Which essentially sums up Malkmus’ approach to both songwriting and performance: It’s the sonic equivalent of the tag that appears in texts telling people you have “notifications silenced,” an aggressively indifferent affect that has both the capacity to surprise (check his guitar solo on “The Hexx,” which shreds in just as gnarly a fashion as any stoner desert-metalhead might) and yet feels as comfy to the middle-aged indie dudes (and the Reality Bites dudettes) in the audience as their favorite ‘90s-era flannel shirt. It’s the ultimate luxury: I might reply to your text, I might not. I might notice you waving your hands in the air while singing every lyric to “Stop Breathin,” I might just adjust my tremolo pedal. I dunno. Lemme get back to you on that.

As Malkmus once told an interviewer around the time of the band’s first reunion, “Perhaps it’s conceptually better not to get back together. Maybe the Smiths will always have something on us. But everyone knows the real reason they won’t do it is because they hate each other.”

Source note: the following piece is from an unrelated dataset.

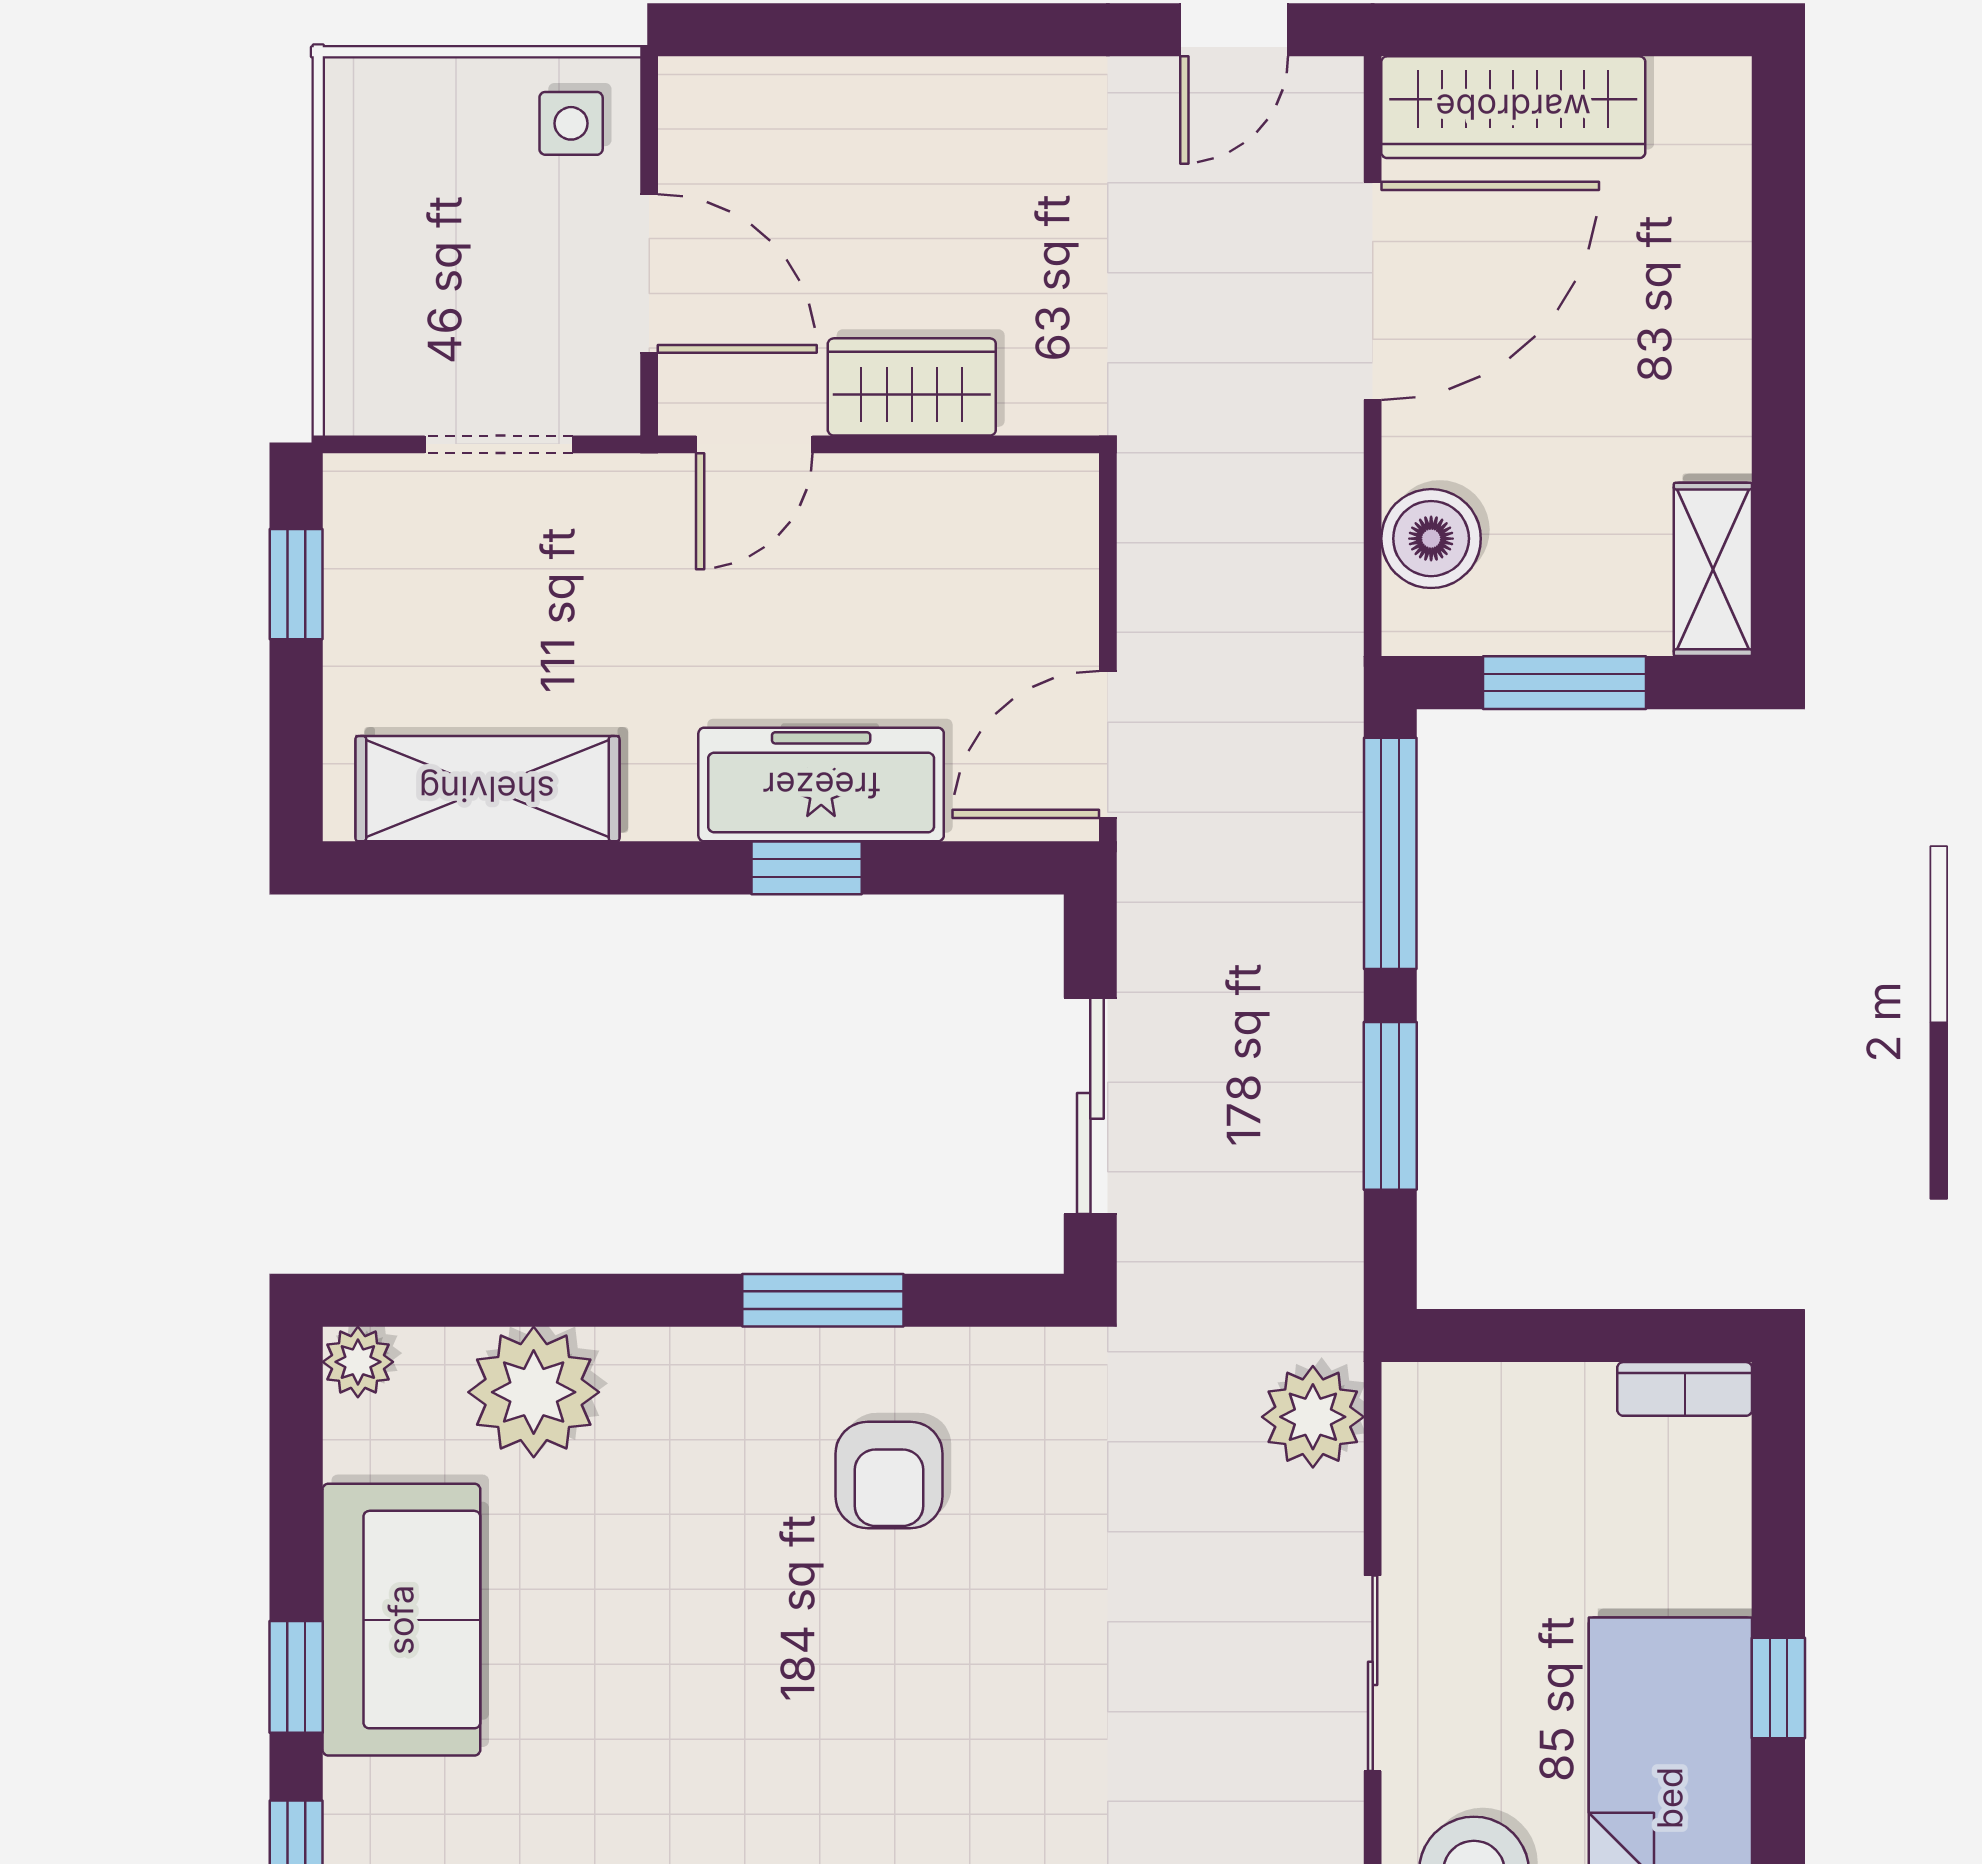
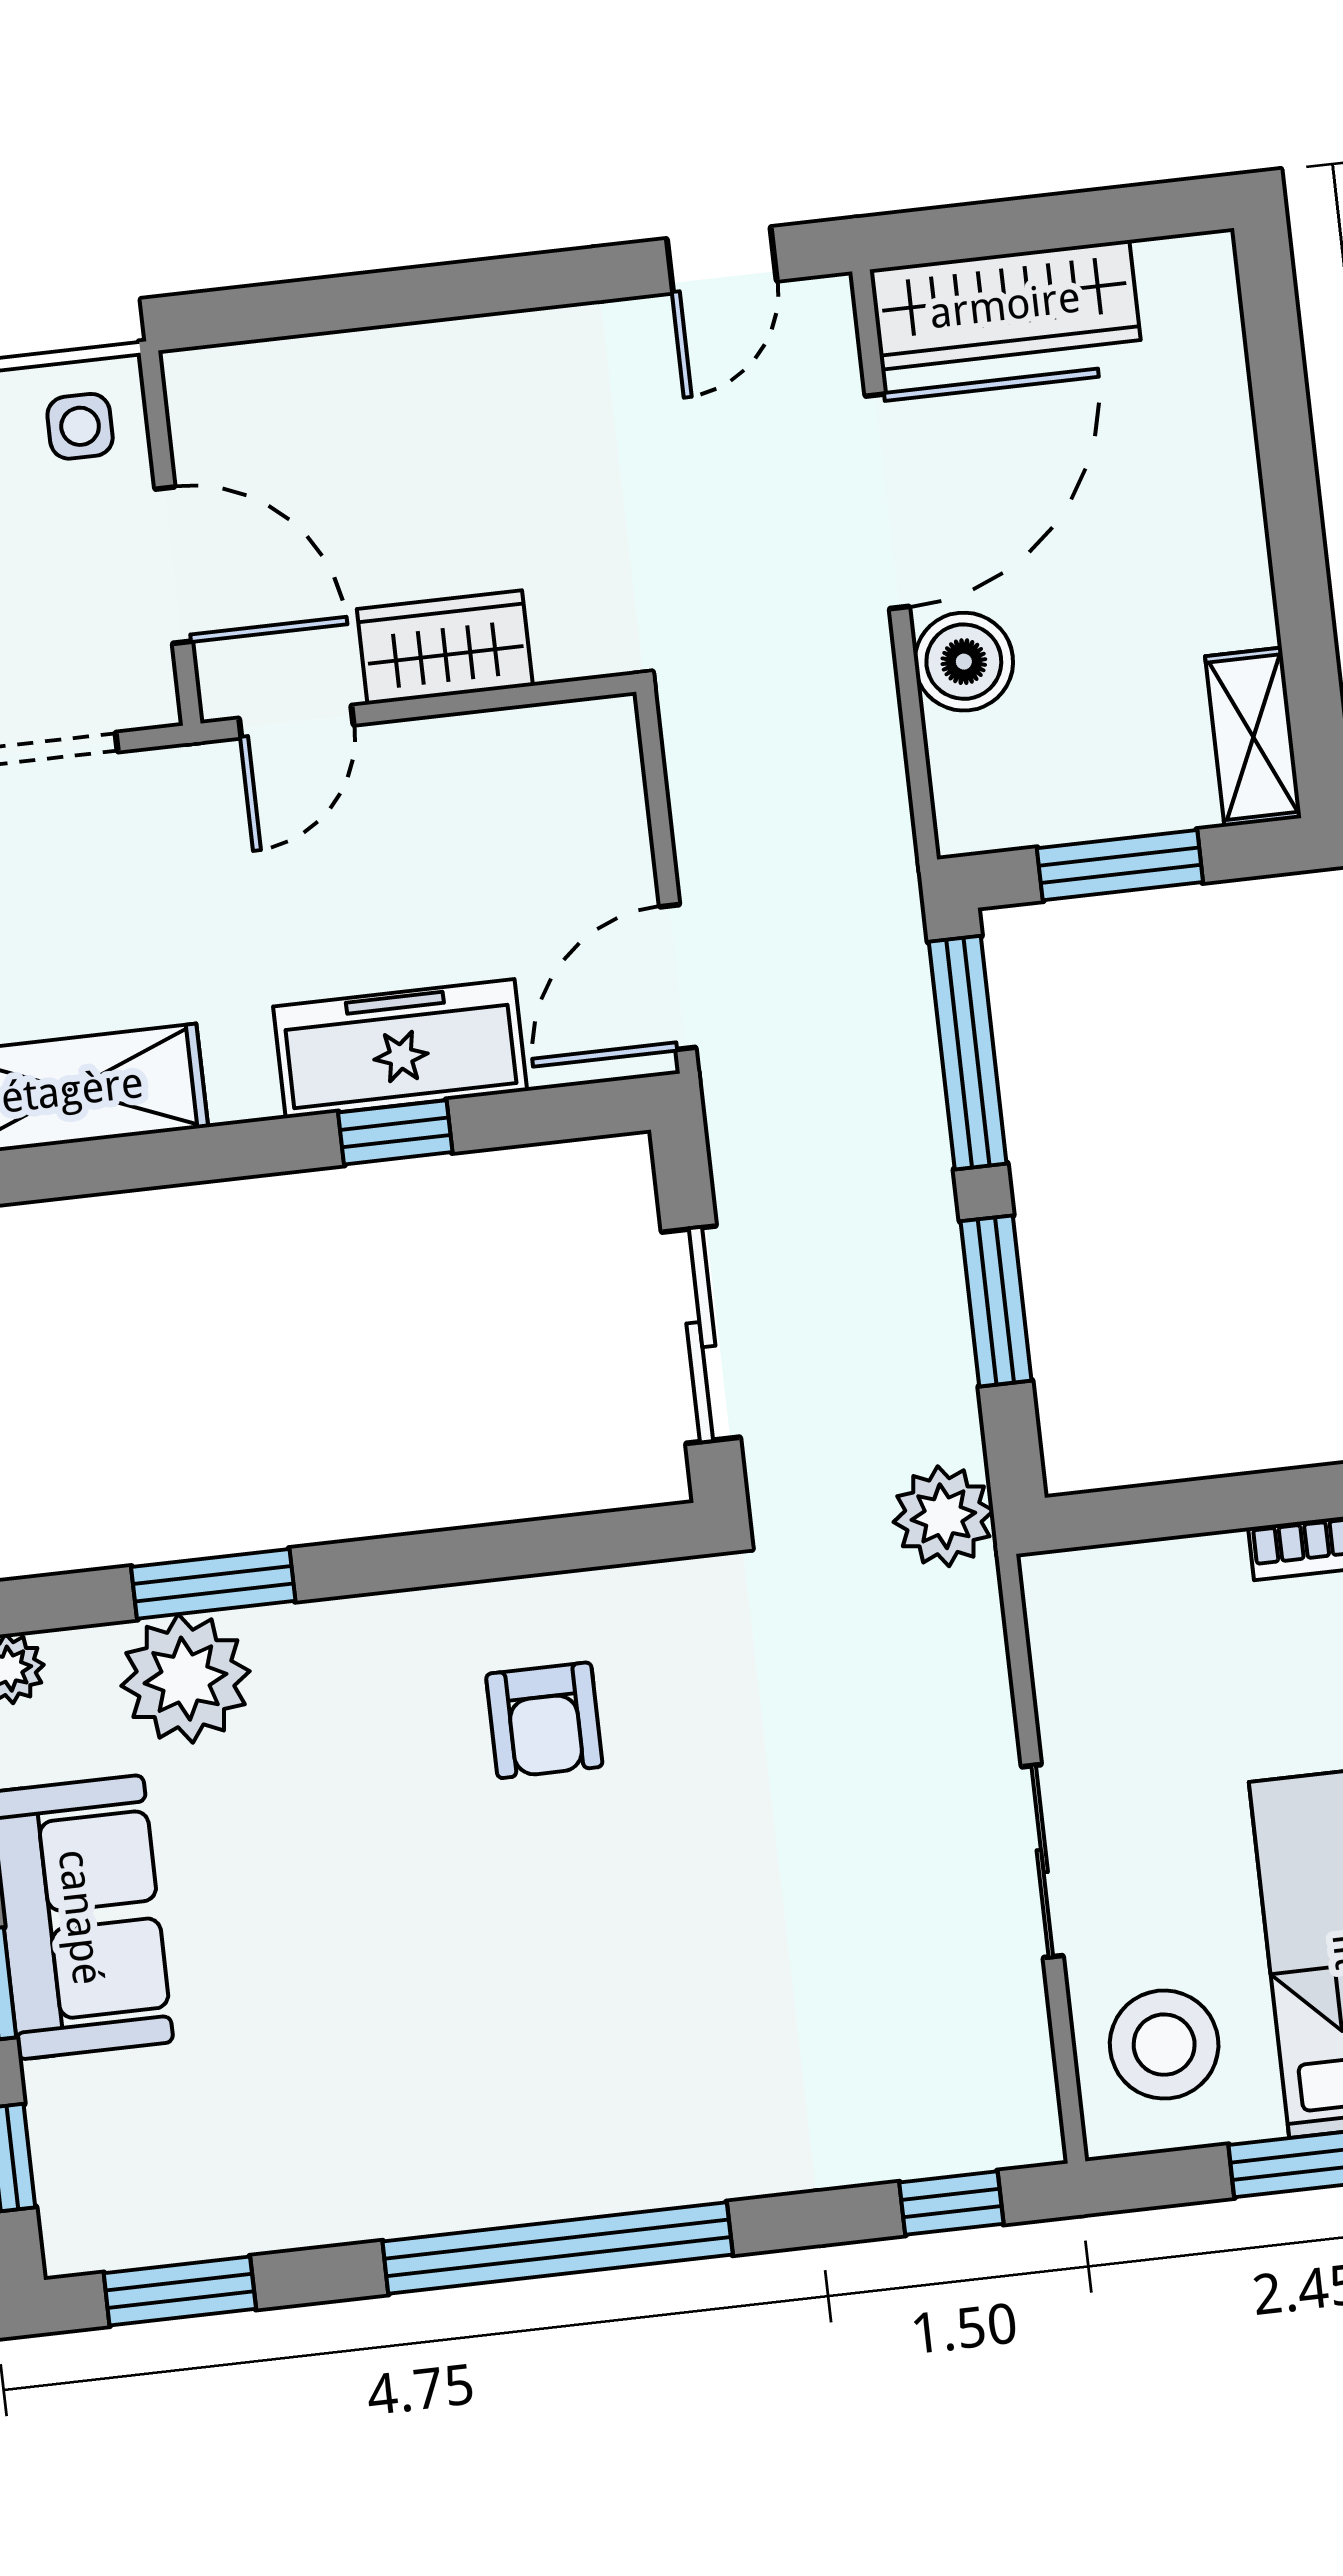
boiler: (1431, 539) -> (964, 662), moved
window: (823, 1300) -> (213, 1584), moved
plant: (1313, 1417) -> (943, 1516), moved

Concept, schmoncept. Tonight’s show was a perfect demonstration of why reunions—not from every band but from certain cherished ones, the kind that clearly don’t mind making some kwan but who will also play fantasy football with each other when they’re not on tour—will always have a market, comprised primarily of suburban ex-indie kids like Jason Bateman’s character in Juno. And me. In my faded Slanted And Enchanted tee.

God bless The Pavement and all ye who sail her. If you loved this band as much as I did back in the day—and still do—I don’t know how you don’t already have tickets for the show nearest you.